Manchmal entstehen Ängste nicht aus dem, was geschieht, sondern daraus, dass Gedanken keinen Ort finden dürfen. Sie bleiben im Kopf, drehen sich weiter, werden größer – besonders dann, wenn es still wird. Viele Menschen kennen diesen Moment am Abend, wenn die Ablenkung des Tages endet und Sorgen plötzlich sehr präsent sind. Das ist bei Kindern natürlich nicht anders.

In Finnland gibt es eine einfache Gewohnheit, die „Sorgenstunde“ genannt wird. Sie ist kein kompliziertes Verfahren, sondern eine Zeit, in dem ein Kind alles erzählen darf, was es gerade bewegt. Zehn oder fünfzehn Minuten, meist am Abend vor dem Schlafengehen.
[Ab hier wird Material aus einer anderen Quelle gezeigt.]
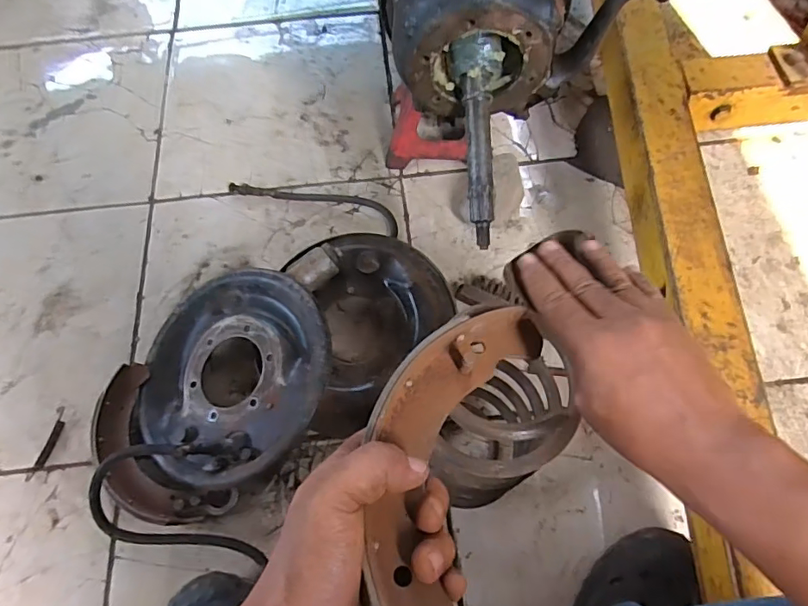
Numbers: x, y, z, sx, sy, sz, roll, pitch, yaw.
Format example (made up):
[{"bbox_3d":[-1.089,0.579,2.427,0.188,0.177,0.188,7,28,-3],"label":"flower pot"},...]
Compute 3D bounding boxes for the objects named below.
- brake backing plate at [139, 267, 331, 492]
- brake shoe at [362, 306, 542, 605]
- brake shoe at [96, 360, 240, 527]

Der Erwachsene hört einfach nur zu, er bewertet nicht, er greift nicht sofort beruhigend ein und sucht nicht nach Lösungen – er hört einfach nur zu.

Der vielleicht wichtigste Satz in dieser Zeit lautet:

„Danke, dass du mir das sagst.“

Allein dieser Satz verändert etwas. Sorgen müssen nicht mehr im eigenen Kopf festgehalten werden. Sie dürfen ausgesprochen werden und verlieren dadurch oft ein Stück ihrer Macht. Das Kind – und vielleicht auch der Erwachsene – erlebt: Gedanken kommen und gehen. Gefühle dürfen da sein, ohne das ganze Erleben zu bestimmen.

Vielleicht ist die Sorgenstunde deshalb weniger eine Methode als eine Haltung. Sie vermittelt: Alles darf gedacht und gefühlt werden, aber nichts muss uns vollständig bestimmen.

Vielleicht brauchen Sorgen nicht sofort Lösungen.

Vielleicht brauchen sie zuerst einen Ort.

Über Finnland wird berichtet, dass diese regelmäßige Sorgenstunde bei Kindern später bei Jugendlichen die Angststörungen um ca. 80 % reduziert.